Here, we suggest one effective strategy that combines a ternary search trie with a priority queue. The TST contains all of the terms, along with their weights. In addition, each node stores the maximum weight in its subtrie—we will exploit this auxiliary information when we implement the search algorithm. The following figure illustrates the data structure for the 6-word input file autocomplete6.txt.

Trie structure

Now, we want to find the top k terms among those that start with a given prefix. Clearly, all of the matching words are in the subtrie correpsonding to the prefix, so the first step is to search for this node, say x. Now, to identify the top k matches, we could examine every node in the subtrie rooted at x, but this takes too long if the subtrie is large. Instead, we will use the auxiliary information to avoid exploration of useless parts of the subtrie.

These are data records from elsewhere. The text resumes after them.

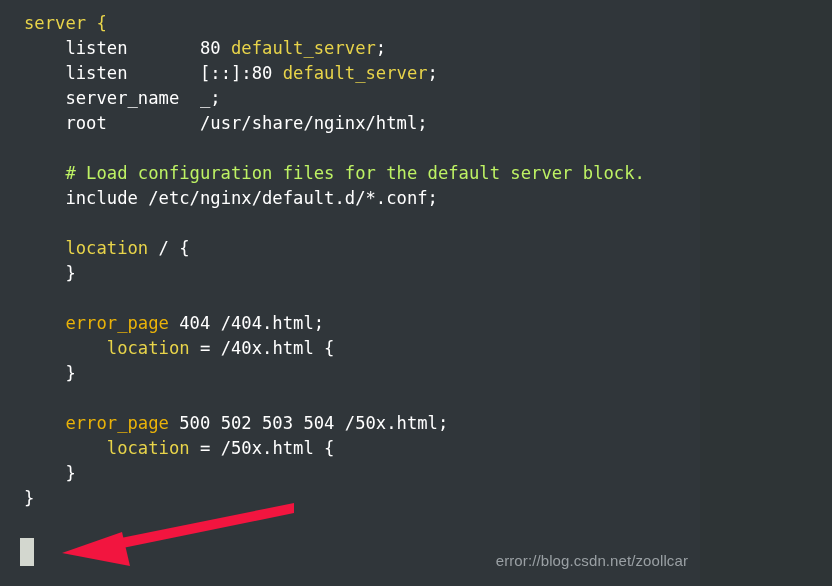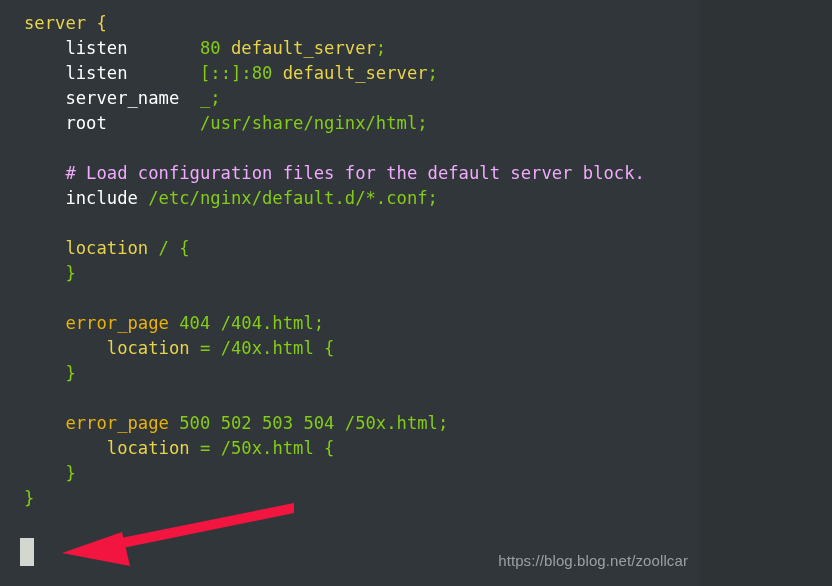--- a/index.html
+++ b/index.html
@@ -29,22 +29,22 @@
     color: #c5c8c6;
     -webkit-font-smoothing: antialiased;
   }
   #code .ln {
     display: block;
     height: 25px;
   }
   .tok { white-space: pre; }
   .t-kw      { color: #e8d44a; }   
   .t-dir     { color: #ffffff; }   
-  .t-plain   { color: #84cc16; }   
-  .t-comment { color: #f0abfc; }   
+  .t-plain   { color: #ffffff; }   
+  .t-comment { color: #bef264; }   
   .t-err     { color: #eab308; }
 
   
   #cursor {
     position: absolute;
     left: 20px;
     top: 538px;
     width: 14px;
     height: 28px;
     background: #d3d7cf;
@@ -81,15 +81,15 @@
 
   <div id="cursor"></div>
 
   <svg id="arrow" viewBox="0 0 832 586" xmlns="http://www.w3.org/2000/svg">
     <g>
       <polygon points="294,503 294,513 108,551 106,541" fill="#f2153f"></polygon>
       <polygon points="62,553 122,532 130,566" fill="#f2153f"></polygon>
     </g>
   </svg>
 
-  <div id="watermark">https://blog.blog.net/zoollcar</div>
+  <div id="watermark">error://blog.csdn.net/zoollcar</div>
 
 </div>
 
 </body></html>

Specifically, we create a maximum-oriented priority queue of nodes and initialize the priority queue with node x. Then, we repeatedly remove the maximum-weight node from the priority queue; check if the node corresponds to a term (i.e., it has a value associated with it) add, if so, add that term to a list of potential terms; and add to the priority queue any non-null nodes referenced by it (left, mid, and right). We can terminate the search as soon as the weight of the heaviest node in the priority queue is less than (or equal to) the weight of the kth heaviest term in the list because no remaining term in the subtrie has weight larger than the weight of the heaviest node. Warning: it is not safe to terminate the search as soon as the list of potential terms has k terms. Why?

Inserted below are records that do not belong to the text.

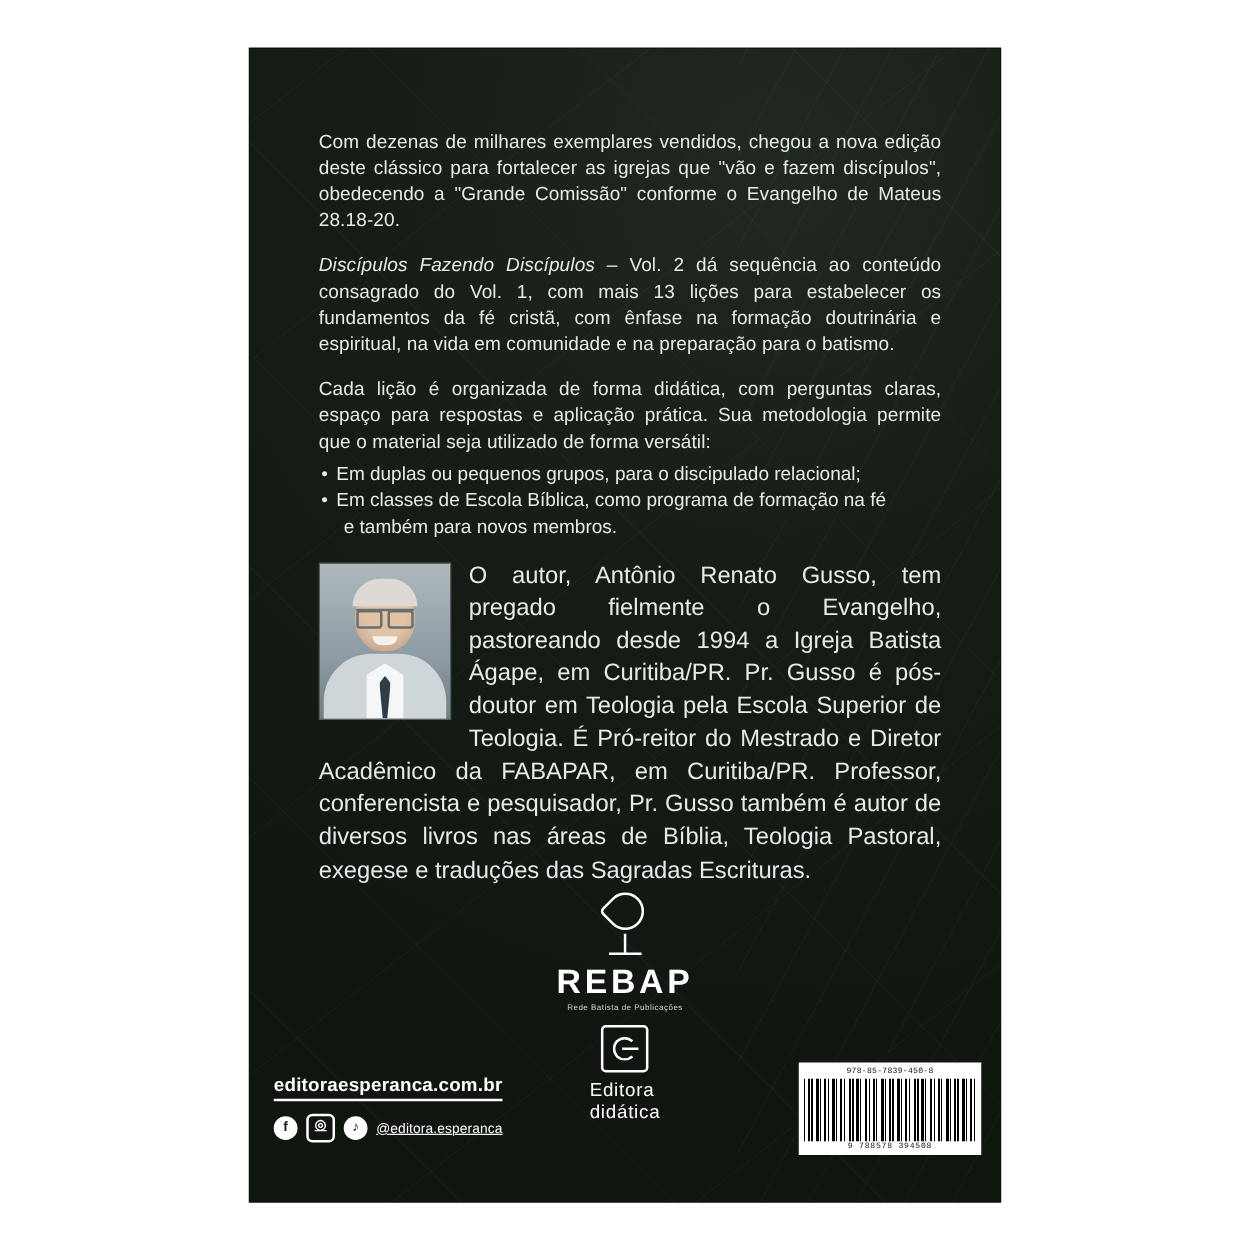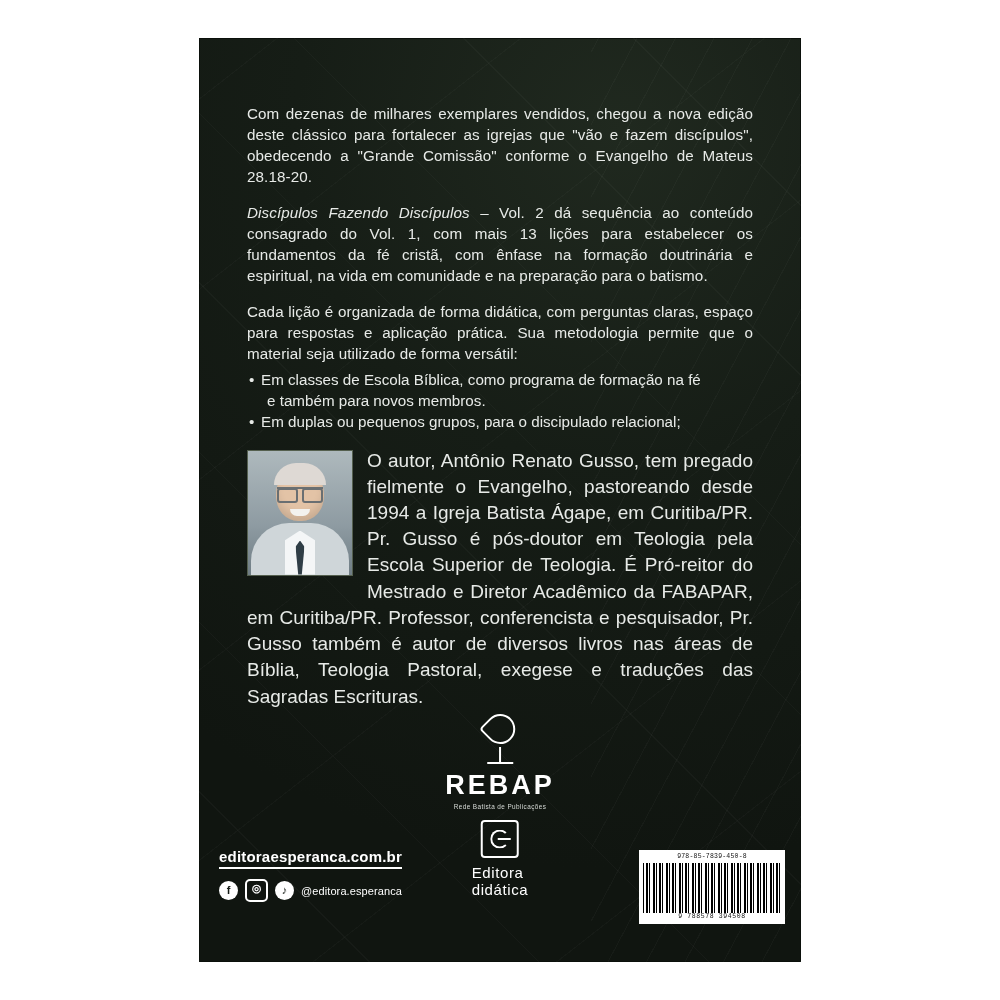--- a/index.html
+++ b/index.html
@@ -52,20 +52,21 @@
     background:
       repeating-linear-gradient(-62deg, rgba(255,255,255,0.05) 0 1px, transparent 1px 34px);
     opacity: .55;
     pointer-events: none;
   }
 
   .content {
     position: relative;
     z-index: 3;
     padding: 66px 48px 0 48px;
+    margin-left: 8px;
   }
 
   p.body {
     margin: 0 0 15px 0;
     font-size: 15.2px;
     line-height: 1.38;
     text-align: justify;
     letter-spacing: .1px;
     color: #e7eae7;
   }
@@ -271,22 +272,23 @@
     transform: translate(-2px,-50%);
     width: 13px; height: 2px;
     background: #ffffff;
   }
   .esperanca .l1 { font-size: 15px; letter-spacing: .6px; }
   .esperanca .l2 { font-size: 15px; letter-spacing: .6px; }
 
   .publisher {
     position: absolute;
     left: 20px;
-    bottom: 60px;
+    bottom: 48px;
     color: #ffffff;
+    text-decoration: underline;
   }
   .publisher .site {
     font-size: 15px;
     font-weight: bold;
     letter-spacing: .2px;
     border-bottom: 2px solid #ffffff;
     padding-bottom: 2px;
     display: inline-block;
   }
   .social {
@@ -366,22 +368,22 @@
 
     <div class="content">
 
       <p class="body">Com dezenas de milhares exemplares vendidos, chegou a nova edição deste clássico para fortalecer as igrejas que "vão e fazem discípulos", obedecendo a "Grande Comissão" conforme o Evangelho de Mateus 28.18-20.</p>
 
       <p class="body"><span class="italic">Discípulos Fazendo Discípulos</span><span> – Vol. 2 dá sequência ao conteúdo consagrado do Vol. 1, com mais 13 lições para estabelecer os fundamentos da fé cristã, com ênfase na formação doutrinária e espiritual, na vida em comunidade e na preparação para o batismo.</span></p>
 
       <p class="body tight">Cada lição é organizada de forma didática, com perguntas claras, espaço para respostas e aplicação prática. Sua metodologia permite que o material seja utilizado de forma versátil:</p>
 
       <ul class="bullets">
+        <li><span>Em duplas ou pequenos grupos, para o discipulado relacional;</span></li>
         <li><span>Em classes de Escola Bíblica, como programa de formação na fé</span><span class="cont">e também para novos membros.</span></li>
-        <li><span>Em duplas ou pequenos grupos, para o discipulado relacional;</span></li>
       </ul>
 
 
       <div class="author-block">
         <div class="author-photo">
           <div class="bg"></div>
           <div class="body"></div>
           <div class="shirt"></div>
           <div class="tie"></div>
           <div class="head"></div>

Below is a snapshot of the algorithm when searching for the top-3 terms that start with the prefix s. The next node to be examined is the one containing the letter p. The first matching term that is discovered will be spit, followed by spite, and sad. The subtries rooted at y and o will never be explored.

Search Algorithm
Diagram errata: the node containing the character 'y' should be the right child of the node containing the character 'i' (instead of 'p').

Improvements.

Other Approaches

Range maximum queries. The problem of finding the top term matching a given prefix can be formulated as a range maximum query problem or equivalently as a lowest common ancestor problem. Here are some lecture notes by Erik Demaine on the equivalence.

Priority search trees.

Enrichment

Any way to find the range of words that start with a given prefix in time proportional to the length of the prefix (in the worst case)? Yes, use a suffix tree (or a suffix array with the lcp array), where the terms are separated by a word-separation symbol and concatenated together. To use space proportional to the number of terms consider a suffix array on words. Or consider a compact DAWG.